═════ Supplied passage ═════
• Positive tone. Risk sentiment improved on Friday. Equities were firmer, oil & copper rose, & the USD lost ground. The AUD rebounded.
• Holiday markets. It looks set to be a quieter week due to US Thanksgiving (Thurs), reduced US trade on Friday, & with few global events scheduled.
• RBA speak. November meeting minutes are released (Tues), while Governor Bullock is appearing on a panel (Tues), & delivering a speech (Weds).
Twists and turns continued on Friday with markets ending the week on a more positive note following Thursday’s negative tone. European equities rose (EuroStoxx50 +0.9%) and the US S&P500 ticked up (+0.1%) with the index hovering at the top-end of its 6-month range. US bond yields consolidated with the 10yr rate flat (now 4.43%, near ~2-month lows) and the US 2yr rate nudging up slightly (+4bps to 4.88%). Some better than expected US housing starts and building permits data helped support sentiment and shorter-dated US bond yields as it counteracted fears of a sharper US economic slowdown. That said, markets continue to price in no further rate hikes by the US Fed this cycle, with more than 3 rate cuts factored in over H2 2024.
Across commodities oil lifted by ~4% with WTI crude rebounding towards ~US$76/brl. Reports Saudi Arabia may extend its production cuts into next year alongside potential supply reductions by other OPEC+ members to offset weaker demand drove the price revival. Copper also increased by ~1%. The move means copper is now over 6% above its recent lows and back in line with its ~6-month average.
═════
• [Written task 1]:
Retype the market commentary in full, word for word.
═════ Given information ═════
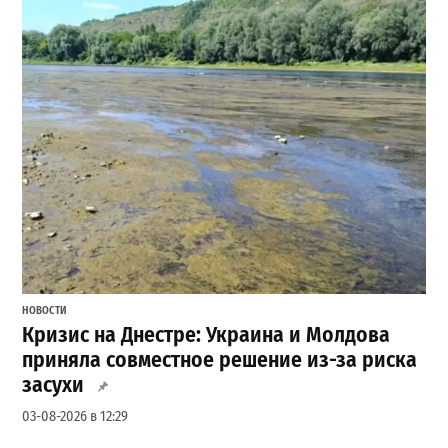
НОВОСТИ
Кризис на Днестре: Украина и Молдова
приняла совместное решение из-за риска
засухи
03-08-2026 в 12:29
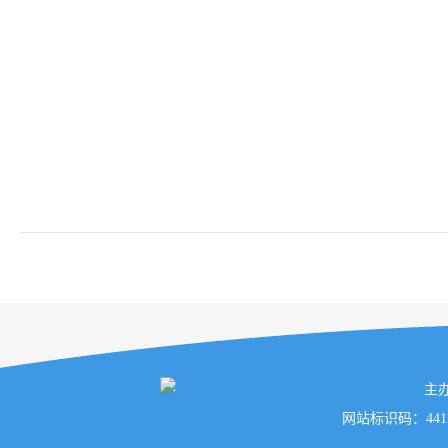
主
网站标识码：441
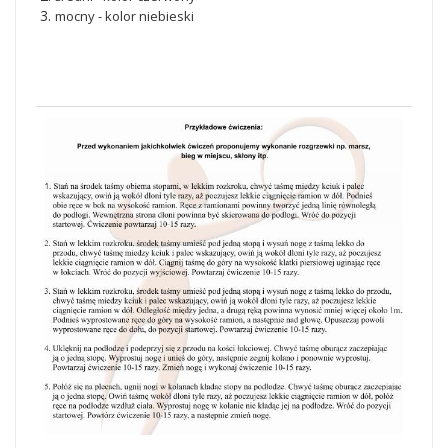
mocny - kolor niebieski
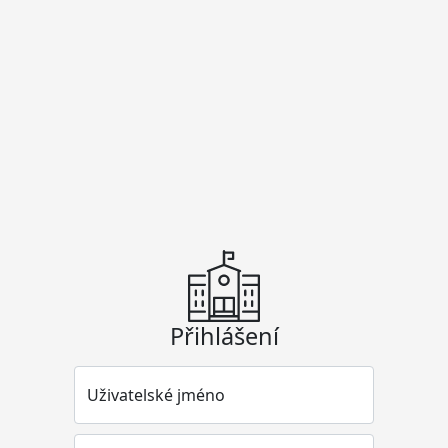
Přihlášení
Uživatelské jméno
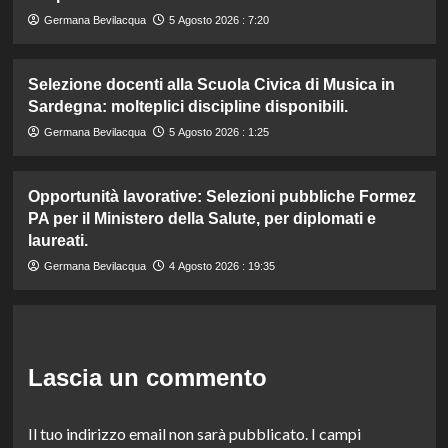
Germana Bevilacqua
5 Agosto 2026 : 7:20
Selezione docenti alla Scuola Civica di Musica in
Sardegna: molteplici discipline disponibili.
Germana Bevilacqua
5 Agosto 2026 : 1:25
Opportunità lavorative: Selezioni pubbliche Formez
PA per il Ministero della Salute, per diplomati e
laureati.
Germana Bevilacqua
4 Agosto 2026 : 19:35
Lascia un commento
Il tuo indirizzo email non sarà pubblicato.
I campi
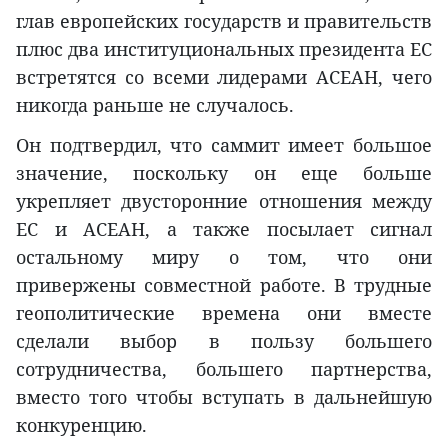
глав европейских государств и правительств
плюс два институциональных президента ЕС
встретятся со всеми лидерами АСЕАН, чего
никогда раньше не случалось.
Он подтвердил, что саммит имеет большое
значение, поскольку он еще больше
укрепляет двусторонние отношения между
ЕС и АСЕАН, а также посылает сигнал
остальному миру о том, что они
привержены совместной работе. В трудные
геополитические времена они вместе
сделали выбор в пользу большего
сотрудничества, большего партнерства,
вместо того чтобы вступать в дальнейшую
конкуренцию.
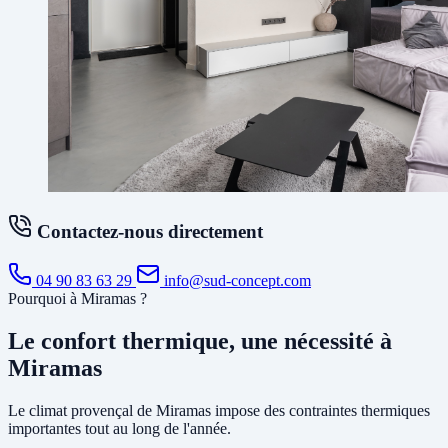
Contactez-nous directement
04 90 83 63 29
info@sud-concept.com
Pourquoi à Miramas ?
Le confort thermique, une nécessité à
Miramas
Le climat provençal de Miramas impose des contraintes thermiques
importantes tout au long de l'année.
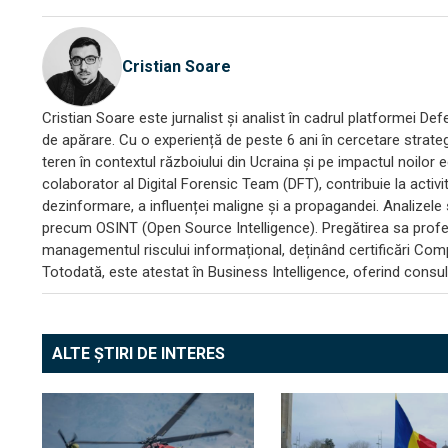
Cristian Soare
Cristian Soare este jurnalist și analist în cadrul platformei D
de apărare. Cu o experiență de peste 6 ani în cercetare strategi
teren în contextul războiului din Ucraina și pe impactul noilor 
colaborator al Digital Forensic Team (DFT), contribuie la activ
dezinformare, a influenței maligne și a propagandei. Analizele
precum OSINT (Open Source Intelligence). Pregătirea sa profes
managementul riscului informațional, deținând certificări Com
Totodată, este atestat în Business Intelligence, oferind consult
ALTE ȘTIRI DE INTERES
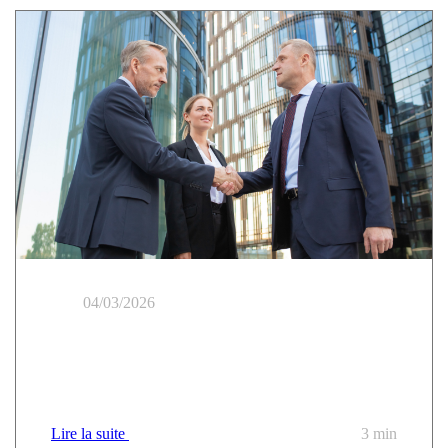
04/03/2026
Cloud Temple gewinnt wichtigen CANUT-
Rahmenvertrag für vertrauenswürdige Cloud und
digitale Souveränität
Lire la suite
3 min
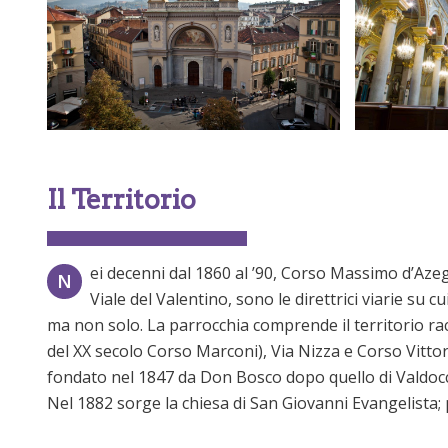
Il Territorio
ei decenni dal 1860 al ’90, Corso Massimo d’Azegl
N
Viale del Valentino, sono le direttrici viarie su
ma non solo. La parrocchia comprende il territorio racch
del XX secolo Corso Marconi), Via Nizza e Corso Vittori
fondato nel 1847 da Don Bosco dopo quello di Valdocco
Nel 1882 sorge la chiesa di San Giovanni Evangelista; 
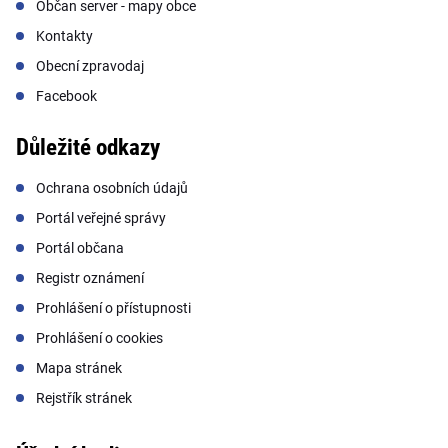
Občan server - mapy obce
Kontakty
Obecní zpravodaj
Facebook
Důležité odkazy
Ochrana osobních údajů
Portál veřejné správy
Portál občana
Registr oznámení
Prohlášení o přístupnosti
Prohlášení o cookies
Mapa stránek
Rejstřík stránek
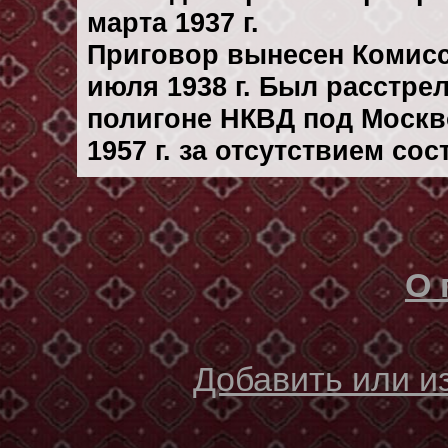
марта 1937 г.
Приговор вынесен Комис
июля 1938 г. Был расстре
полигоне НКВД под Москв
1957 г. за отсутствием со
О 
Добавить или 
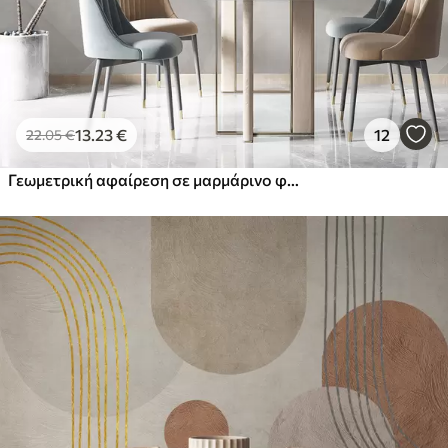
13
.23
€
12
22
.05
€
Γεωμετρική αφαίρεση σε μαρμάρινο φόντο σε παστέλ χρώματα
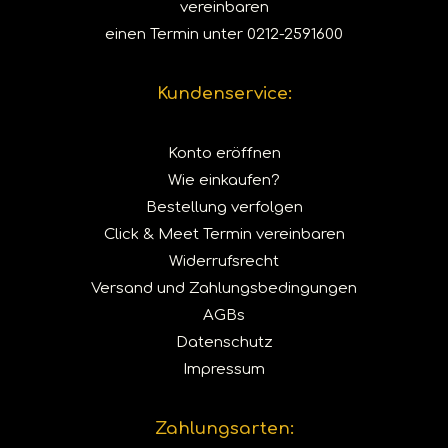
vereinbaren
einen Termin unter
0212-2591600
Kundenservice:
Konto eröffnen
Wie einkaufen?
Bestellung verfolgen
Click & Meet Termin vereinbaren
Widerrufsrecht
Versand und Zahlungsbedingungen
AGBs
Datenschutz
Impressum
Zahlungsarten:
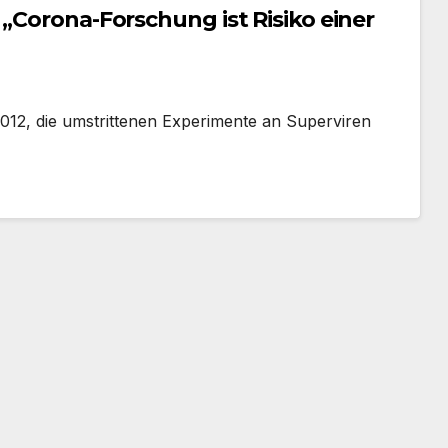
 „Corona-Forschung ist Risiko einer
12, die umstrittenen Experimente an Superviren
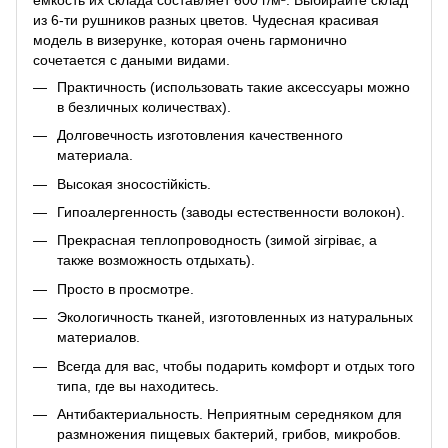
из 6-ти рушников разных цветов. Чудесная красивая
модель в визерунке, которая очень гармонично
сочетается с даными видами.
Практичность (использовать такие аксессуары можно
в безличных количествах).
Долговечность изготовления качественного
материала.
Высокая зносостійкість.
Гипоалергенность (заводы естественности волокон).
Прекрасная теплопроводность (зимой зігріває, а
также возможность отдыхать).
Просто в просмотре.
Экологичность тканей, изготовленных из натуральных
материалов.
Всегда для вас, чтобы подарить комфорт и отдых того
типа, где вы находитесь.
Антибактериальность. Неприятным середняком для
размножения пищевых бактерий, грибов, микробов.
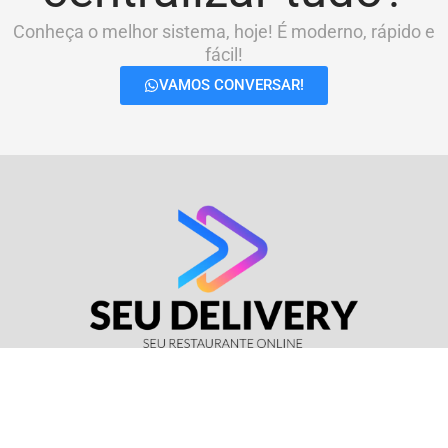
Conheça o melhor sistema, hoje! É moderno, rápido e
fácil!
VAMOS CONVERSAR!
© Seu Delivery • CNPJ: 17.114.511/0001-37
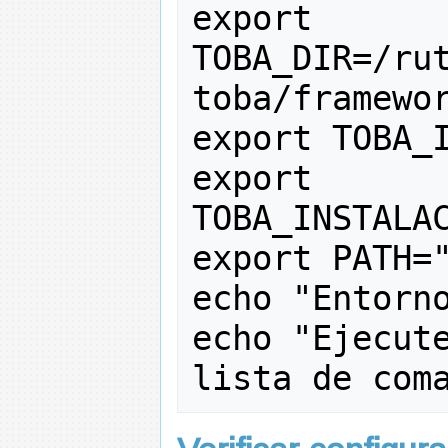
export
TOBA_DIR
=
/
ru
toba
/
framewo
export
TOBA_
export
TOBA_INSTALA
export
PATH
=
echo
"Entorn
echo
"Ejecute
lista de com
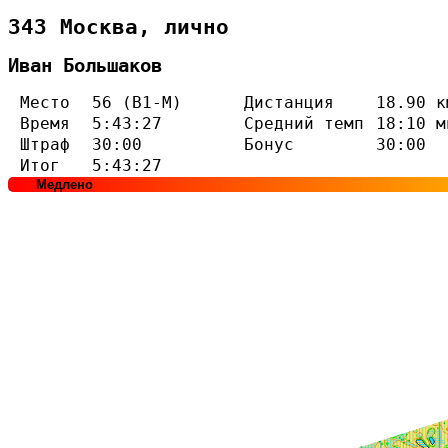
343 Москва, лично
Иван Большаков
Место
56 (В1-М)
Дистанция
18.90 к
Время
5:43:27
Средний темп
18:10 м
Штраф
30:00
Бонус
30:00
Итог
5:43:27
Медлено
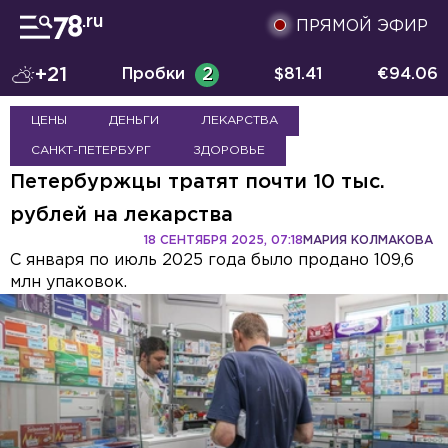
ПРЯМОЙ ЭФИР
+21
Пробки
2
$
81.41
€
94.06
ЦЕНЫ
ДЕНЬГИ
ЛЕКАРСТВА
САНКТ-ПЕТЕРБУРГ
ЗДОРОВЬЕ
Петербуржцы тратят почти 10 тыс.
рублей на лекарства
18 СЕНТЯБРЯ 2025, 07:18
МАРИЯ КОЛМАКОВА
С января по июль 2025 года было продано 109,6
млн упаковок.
═════
• [Written task 2]:
Put the lines of the records into a Markdown table with the columns Row and Line, starting at the line that has "mocny - kolor niebieski" and stopping after the line that has "Uživatelské jméno". Number each row, skip blank lines, and leave out the pictures.

• [Exercise output 1]:
• Positive tone. Risk sentiment improved on Friday. Equities were firmer, oil & copper rose, & the USD lost ground. The AUD rebounded.
• Holiday markets. It looks set to be a quieter week due to US Thanksgiving (Thurs), reduced US trade on Friday, & with few global events scheduled.
• RBA speak. November meeting minutes are released (Tues), while Governor Bullock is appearing on a panel (Tues), & delivering a speech (Weds).
Twists and turns continued on Friday with markets ending the week on a more positive note following Thursday’s negative tone. European equities rose (EuroStoxx50 +0.9%) and the US S&P500 ticked up (+0.1%) with the index hovering at the top-end of its 6-month range. US bond yields consolidated with the 10yr rate flat (now 4.43%, near ~2-month lows) and the US 2yr rate nudging up slightly (+4bps to 4.88%). Some better than expected US housing starts and building permits data helped support sentiment and shorter-dated US bond yields as it counteracted fears of a sharper US economic slowdown. That said, markets continue to price in no further rate hikes by the US Fed this cycle, with more than 3 rate cuts factored in over H2 2024.
Across commodities oil lifted by ~4% with WTI crude rebounding towards ~US$76/brl. Reports Saudi Arabia may extend its production cuts into next year alongside potential supply reductions by other OPEC+ members to offset weaker demand drove the price revival. Copper also increased by ~1%. The move means copper is now over 6% above its recent lows and back in line with its ~6-month average.

• [Exercise output 2]:
| Row | Line |
|---|---|
| 1 | mocny - kolor niebieski |
| 2 | Přihlášení |
| 3 | Uživatelské jméno |